The problem becomes much more serious if we use, as our opponents in the imagined discussion, not no-names we have invented ourselves, but real scientists. This essentially changes how one reads the dialogue. Even if it is only a ghost of Einstein who participates, every place where Einstein admits you are right is dangerous. Even if you would be really right, not everybody will agree with this, And those who will not agree will make conclusions which are very unfavorable for you, like "oh, this is one of the many ether cranks who claim to have found logical errors in Einstein's theory". And you receive immediately 10 points for point 18 of the Baez' crackpot index http://math.ucr.edu/home/baez/crackpot.html So, the story you use is an extremely dangerous technique, far too open to attack, and extremely difficult to defend.
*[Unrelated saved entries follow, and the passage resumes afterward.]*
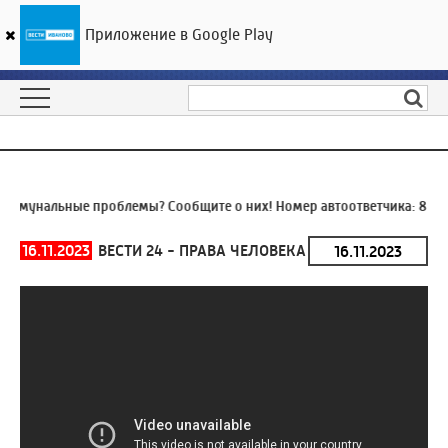
Приложение в Google Play
ГТРК «Ивтелерадио»
22
°C
08 августа 09:15
ммунальные проблемы? Сообщите о них! Номер автоответчика:
8 (49
16.11.2023
ВЕСТИ 24 - ПРАВА ЧЕЛОВЕКА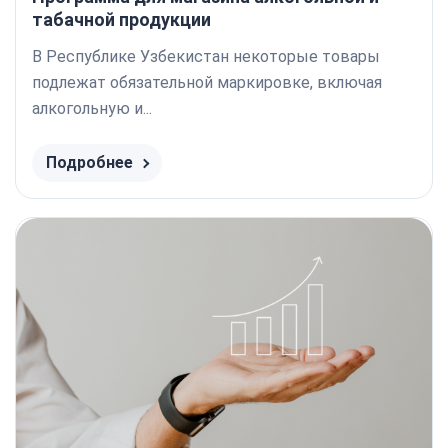
табачной продукции
В Республике Узбекистан некоторые товары
подлежат обязательной маркировке, включая
алкогольную и...
Подробнее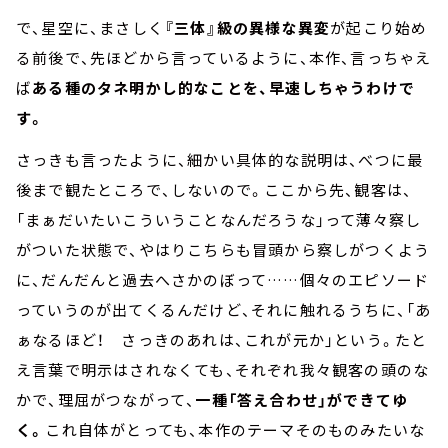
で、星空に、まさしく
『三体』級の異様な異変
が起こり始め
る前後で、先ほどから言っているように、本作、言っちゃえ
ば
ある種のタネ明かし的なことを、早速しちゃうわけで
す。
さっきも言ったように、細かい具体的な説明は、べつに最
後まで観たところで、しないので。ここから先、観客は、
「まぁだいたいこういうことなんだろうな」って薄々察し
がついた状態で、やはりこちらも冒頭から察しがつくよう
に、だんだんと過去へさかのぼって……個々のエピソード
っていうのが出てくるんだけど、それに触れるうちに、「あ
ぁなるほど！ さっきのあれは、これが元か」という。たと
え言葉で明示はされなくても、それぞれ我々観客の頭のな
かで、理屈がつながって、
一種「答え合わせ」ができてゆ
く。
これ自体がとっても、本作のテーマそのものみたいな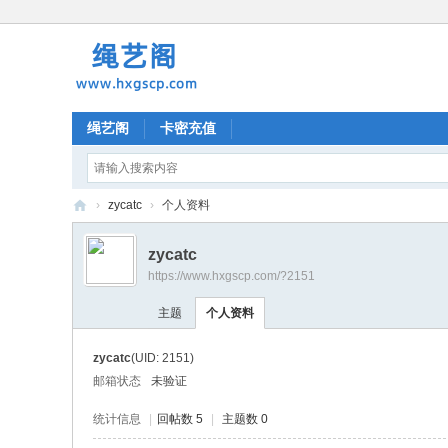
绳艺阁
卡密充值
›
zycatc
›
个人资料
绳
zycatc
艺
https://www.hxgscp.com/?2151
阁
主题
个人资料
zycatc
(UID: 2151)
邮箱状态
未验证
统计信息
|
回帖数 5
|
主题数 0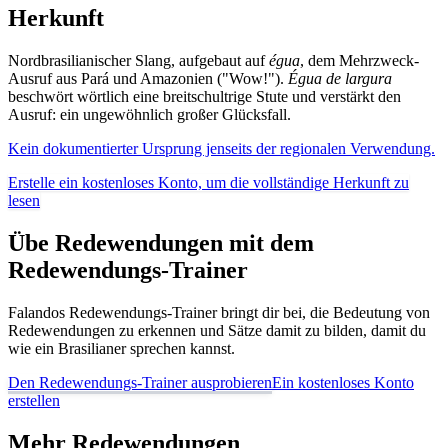
Herkunft
Nordbrasilianischer Slang, aufgebaut auf
égua
, dem Mehrzweck-
Ausruf aus Pará und Amazonien ("Wow!").
Égua de largura
beschwört wörtlich eine breitschultrige Stute und verstärkt den
Ausruf: ein ungewöhnlich großer Glücksfall.
Kein dokumentierter Ursprung jenseits der regionalen Verwendung.
Erstelle ein kostenloses Konto, um die vollständige Herkunft zu
lesen
Übe Redewendungen mit dem
Redewendungs-Trainer
Falandos Redewendungs-Trainer bringt dir bei, die Bedeutung von
Redewendungen zu erkennen und Sätze damit zu bilden, damit du
wie ein Brasilianer sprechen kannst.
Den Redewendungs-Trainer ausprobieren
Ein kostenloses Konto
erstellen
Mehr Redewendungen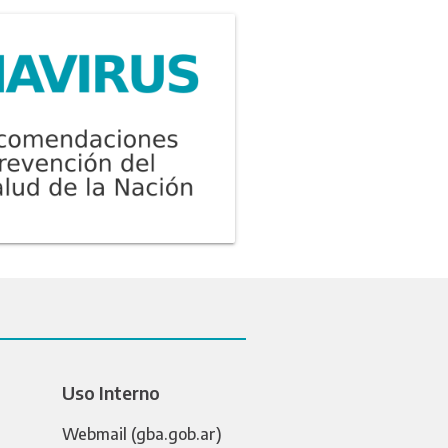
Uso Interno
Webmail (gba.gob.ar)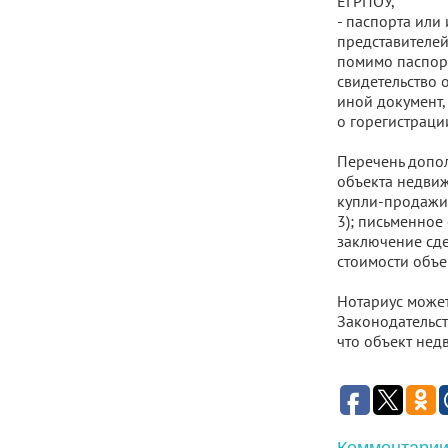
ЕГРПОУ,
- паспорта или
представителей
помимо паспорт
свидетельство 
иной документ,
о горегистраци
Перечень допол
объекта недви
купли-продажи 
3); письменное
заключение сде
стоимости объе
Нотариус может
Законодательст
что объект нед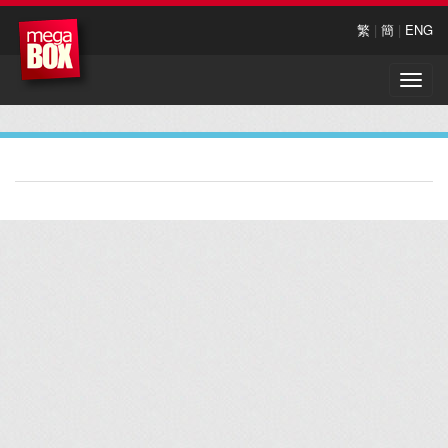
繁
|
簡
|
ENG
Toggle
naviga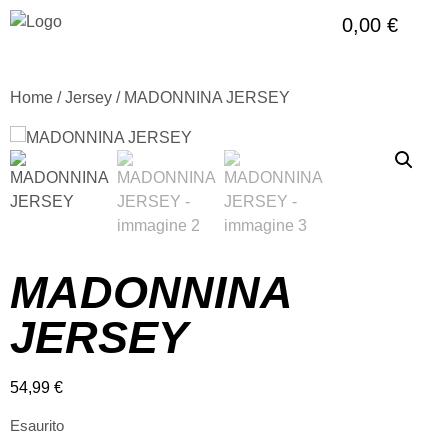
0,00
€
Home
/
Jersey
/ MADONNINA JERSEY
MADONNINA
JERSEY
54,99
€
Esaurito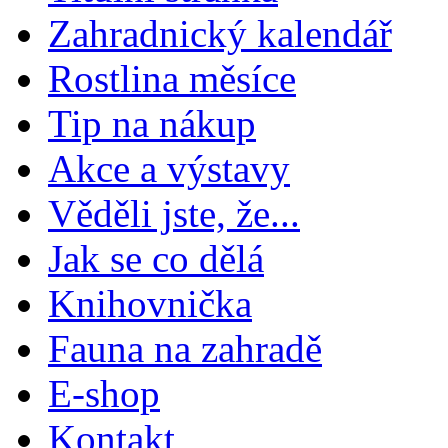
Zahradnický kalendář
Rostlina měsíce
Tip na nákup
Akce a výstavy
Věděli jste, že...
Jak se co dělá
Knihovnička
Fauna na zahradě
E-shop
Kontakt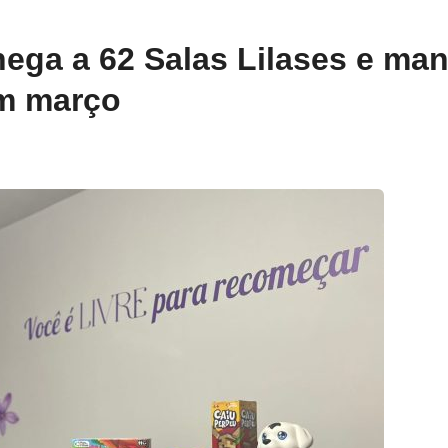
ega a 62 Salas Lilases e ma
m março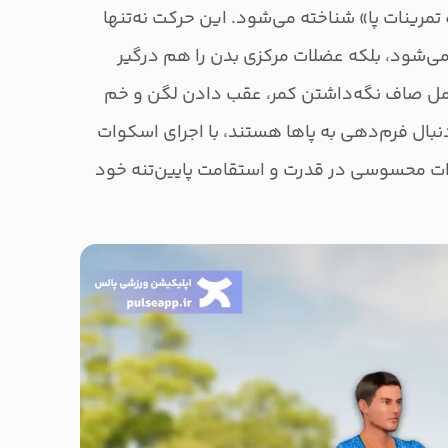
مرینات پا» شناخته می‌شود. این حرکت نه‌تنها
ی‌شود، بلکه عضلات مرکزی بدن را هم درگیر
مل صاف نگه‌داشتن کمر، عقب دادن لگن و خم
نبال فرم‌دهی به پاها هستند، با اجرای اسکوات
ات محسوسی در قدرت و استقامت پایین‌تنه خود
And it is indeed not that difficult to find things attributed to Einstein which may be reasonably questioned:

AE: My dear Prof. Hertz, I never realized that your equations of electrodynamics are Galilean invariant.

Of course, if EM is an ether theory, it does not have any problem with Galilean invariance, the preferred frame of the Maxwell equations is simply the rest frame of the ether, and one can, of course, rewrite them for a frame moving against the ether too. I think (or I would guess, without having studied this) this was the standard position of pre-relativistic scientists about Galilean invariance for the Maxwell equations of a luminiferous ether. Today it is the standard view about sound wave equations in condensed matter theory too. To assume that Einstein was somehow unaware of this is at least questionable.